** Opening RECORDED DATA block **

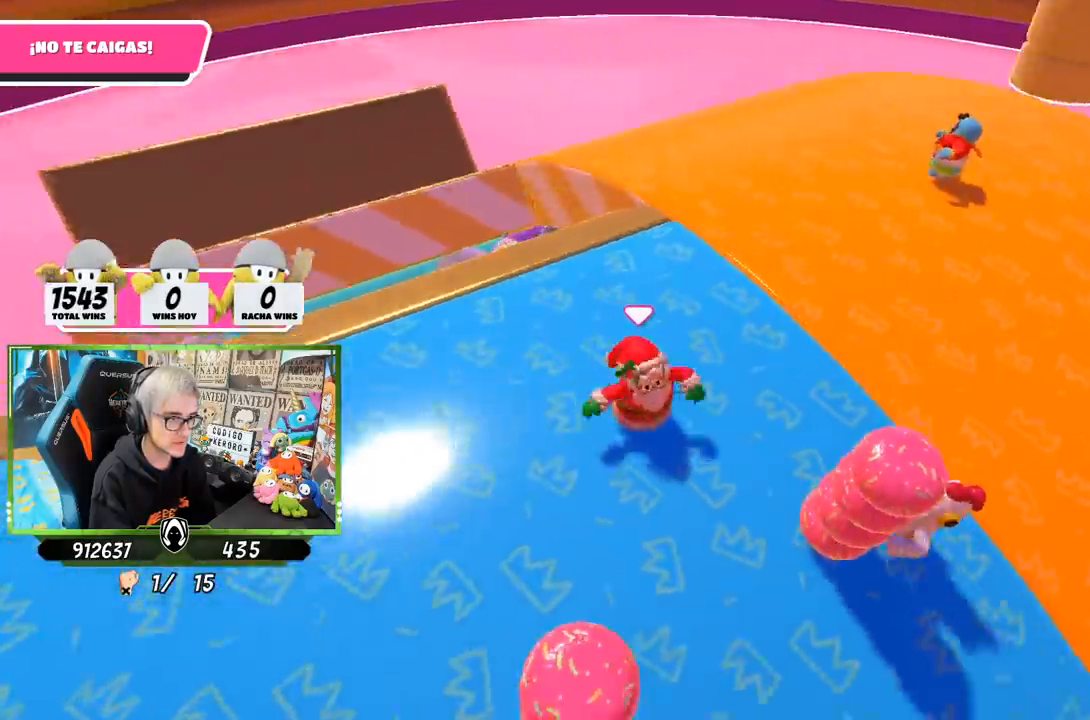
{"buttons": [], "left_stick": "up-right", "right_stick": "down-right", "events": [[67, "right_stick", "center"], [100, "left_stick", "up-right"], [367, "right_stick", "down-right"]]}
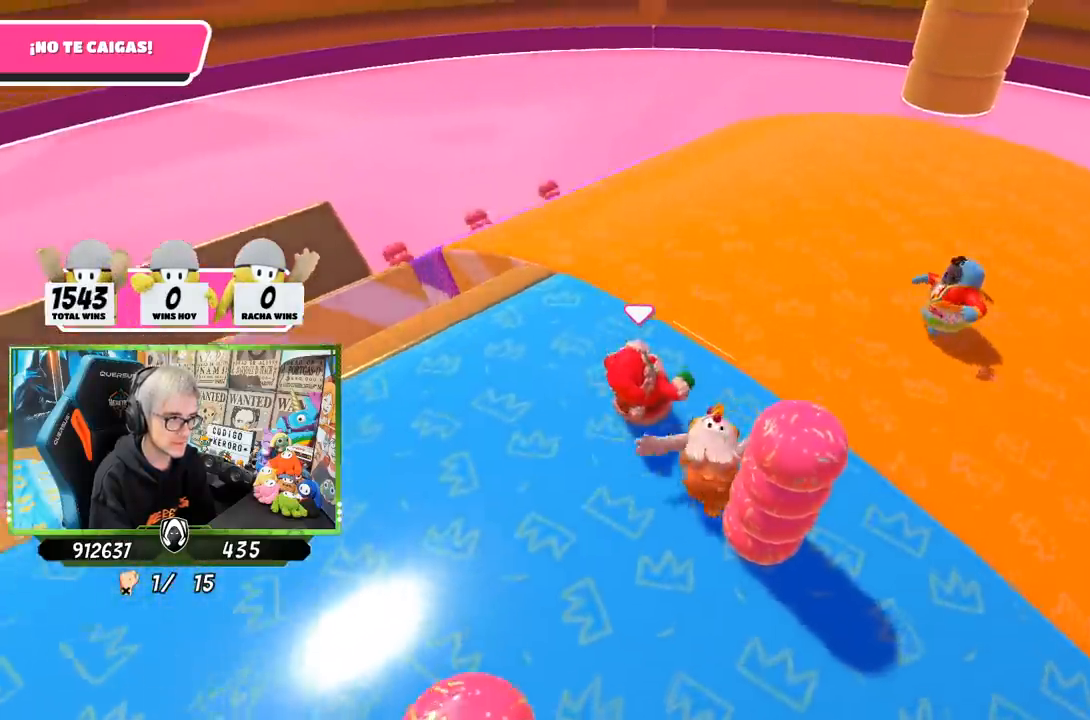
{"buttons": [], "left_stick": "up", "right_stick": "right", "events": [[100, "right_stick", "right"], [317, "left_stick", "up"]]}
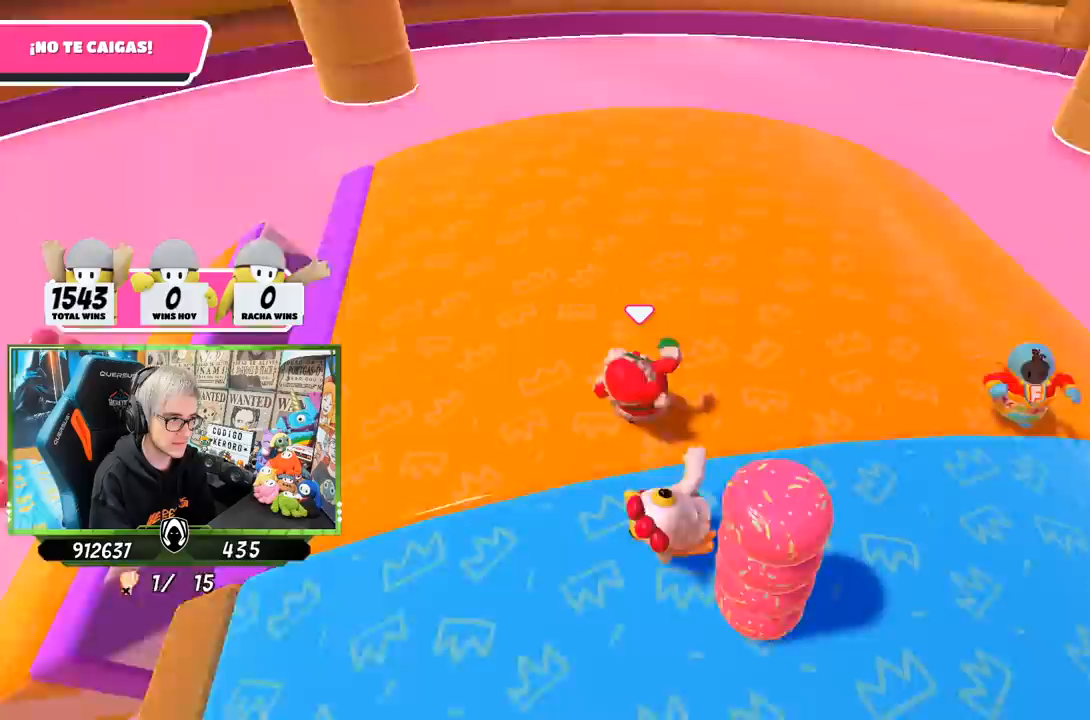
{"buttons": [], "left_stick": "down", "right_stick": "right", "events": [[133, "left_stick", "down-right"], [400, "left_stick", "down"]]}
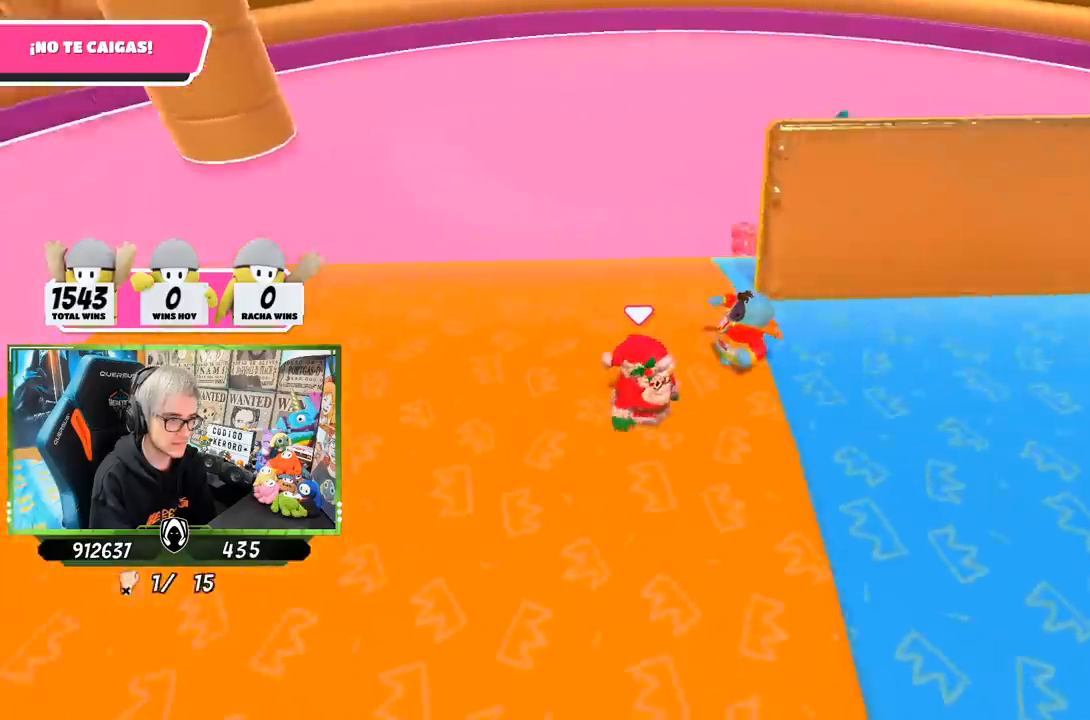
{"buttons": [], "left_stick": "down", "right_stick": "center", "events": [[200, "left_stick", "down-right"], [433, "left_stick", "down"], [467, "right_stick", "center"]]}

** Closing RECORDED DATA block **

*YOUR TASK:* Restate the data word for word and exclude every picture.

*EXERCISE SOLUTION:*
{"buttons": [], "left_stick": "up-right", "right_stick": "down-right", "events": [[67, "right_stick", "center"], [100, "left_stick", "up-right"], [367, "right_stick", "down-right"]]}
{"buttons": [], "left_stick": "up", "right_stick": "right", "events": [[100, "right_stick", "right"], [317, "left_stick", "up"]]}
{"buttons": [], "left_stick": "down", "right_stick": "right", "events": [[133, "left_stick", "down-right"], [400, "left_stick", "down"]]}
{"buttons": [], "left_stick": "down", "right_stick": "center", "events": [[200, "left_stick", "down-right"], [433, "left_stick", "down"], [467, "right_stick", "center"]]}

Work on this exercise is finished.